If you’ve been living under a rock (or just emotionally checked out after the last realignment wave), here’s a quick recap: the NCAA’s legal losing streak is long, its control over major sports is waning, and its future? Undefined.

We’re in uncharted territory — and sinking into it fast.

Kentucky has already created an LLC to house its athletic department. The Big 12 has openly courted private equity. Media companies are pitching super leagues with the enthusiasm of a Shark Tank finale. I’ve even heard of schools floating licensing agreements with themselves – the university name.

Meanwhile, the House v. NCAA case looms large. When settled, it could cost billions and rewire the entire business model of college sports. Direct revenue sharing with athletes is on the horizon — to the tune of $20 million per power-conference school, per year. And that’s just a starting figure.
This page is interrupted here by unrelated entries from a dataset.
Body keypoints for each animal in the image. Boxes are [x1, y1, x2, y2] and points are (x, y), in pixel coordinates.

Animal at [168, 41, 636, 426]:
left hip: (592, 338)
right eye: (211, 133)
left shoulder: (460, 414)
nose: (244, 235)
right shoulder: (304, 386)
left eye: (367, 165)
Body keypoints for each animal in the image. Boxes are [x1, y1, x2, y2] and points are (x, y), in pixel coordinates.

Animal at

What once made the model work — Auburn football subsidizing tennis, Title IX helping balance the scales — is evaporating. Fast.
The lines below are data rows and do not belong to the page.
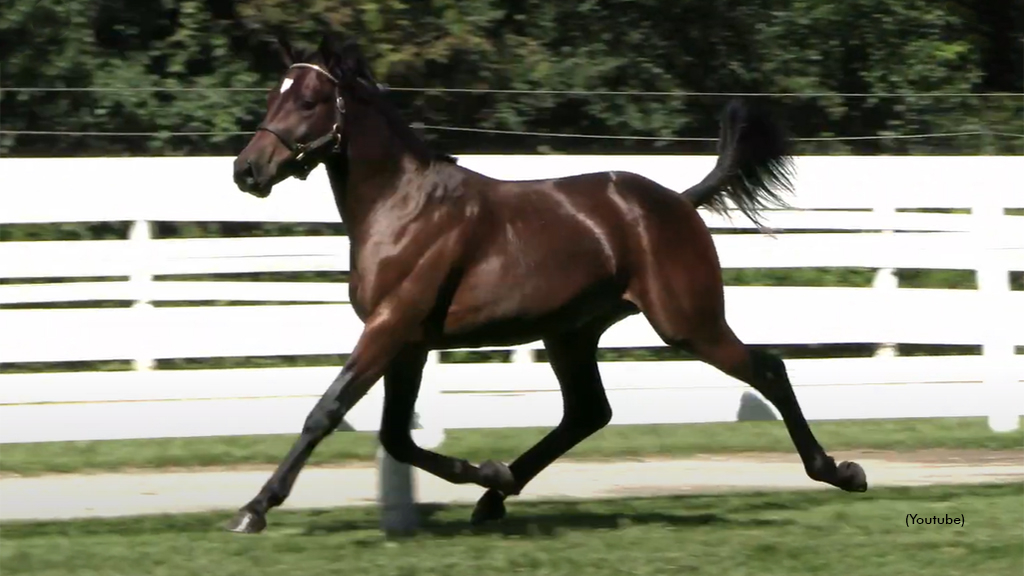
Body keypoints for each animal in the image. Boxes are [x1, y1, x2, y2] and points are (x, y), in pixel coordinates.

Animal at [228, 33, 868, 532]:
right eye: (273, 95)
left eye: (309, 100)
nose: (246, 170)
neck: (403, 207)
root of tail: (680, 203)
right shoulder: (406, 341)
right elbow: (394, 437)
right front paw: (487, 470)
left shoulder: (390, 329)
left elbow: (327, 412)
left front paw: (254, 509)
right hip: (571, 334)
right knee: (588, 413)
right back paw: (495, 495)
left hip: (688, 323)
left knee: (769, 369)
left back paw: (841, 472)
It’s not just that the NCAA might lose control. It’s that it already has, and most schools just haven’t said the quiet part out loud yet. 

We (they) Begged for Congress — But Got Congress

The NCAA and its top conferences have over half a decade pleading with Congress for antitrust protection, hoping to avoid athlete employee classification. So far? No dice.
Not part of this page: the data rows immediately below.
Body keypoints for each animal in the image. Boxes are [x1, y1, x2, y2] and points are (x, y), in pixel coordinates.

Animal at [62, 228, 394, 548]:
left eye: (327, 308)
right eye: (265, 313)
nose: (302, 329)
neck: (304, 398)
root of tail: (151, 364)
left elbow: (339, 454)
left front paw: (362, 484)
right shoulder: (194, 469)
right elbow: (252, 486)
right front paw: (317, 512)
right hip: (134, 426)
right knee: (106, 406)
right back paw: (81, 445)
Now, Congress is clapping back. And they’ve got schools — Notre Dame, ACC institutions, and Big 12 allies — in their Rolodex. If the Big Ten and SEC try to split, they might find themselves legislatively outflanked. Political protection? Maybe. Political agendas? Definitely.

Matt Brown of Extra Points pointed out perfectly that inviting Congress to the table opens the door for Congressional control. And politicians, if you haven’t noticed, like to keep the power they’re given. Oh, and ask questions…

This isn’t just a gridlock — it’s a full-on mix of conflicting interests: antitrust, NIL, employment law, Title IX, institutional branding, TV contracts, and conference egos.

It’s tempting to paint this as a clash between big schools and small schools. But that’s not quite it.

The real obstacle? Everybody is different and every university has its own priorities. Additionally, those schools still view each other as rivals, rather than potential assets to a bigger payday. No one’s ready to split the check, unless it’s with the right people.

And while they argue over the appetizers, the main course is burning in the kitchen. Or at least the clock is running out.

College sports is professionalizing — slowly, grudgingly, and chaotically. Football and men’s basketball have already crossed the Rubicon. The question isn’t whether they’ll become de facto professional leagues, it’s how the rest of the system survives once they do.

RELATED: Mit Winter On Hoops, Life, And The Future

And what of the NCAA?

Well, it needs to function — just not in its current function.

Championships, maybe. Olympic sports oversight, perhaps. But governance of an industry in financial flux and legal peril? That may be beyond its means. Or its relevance.

So do we just let it burn down?

As absurd as it all sounds — yes, even more than the cream cheese debates — maybe this is the path to progress. Maybe we don’t get to a better system without watching the current one hit rock bottom.

The NCAA is in its awkward teenage phase: not quite a governing body, not quite obsolete, still living at home and trying to figure out its place in the world. And everyone — media, fans, politicians, ADs, coaches — has an opinion on how it should grow up. But no one’s grounded (or given power) enough to enforce a curfew. (Side Note: Could you imagine if the Pony Express death penalty happened today?)

So yeah, maybe Sankey’s comments were a shot across the bow. But you don’t fire those unless you already have something ready in the shadows.

Whether that’s a super league, a hostile takeover, or something we haven’t even imagined yet — the next chapter of college sports is already being written.

And this time, it’s not about bagels.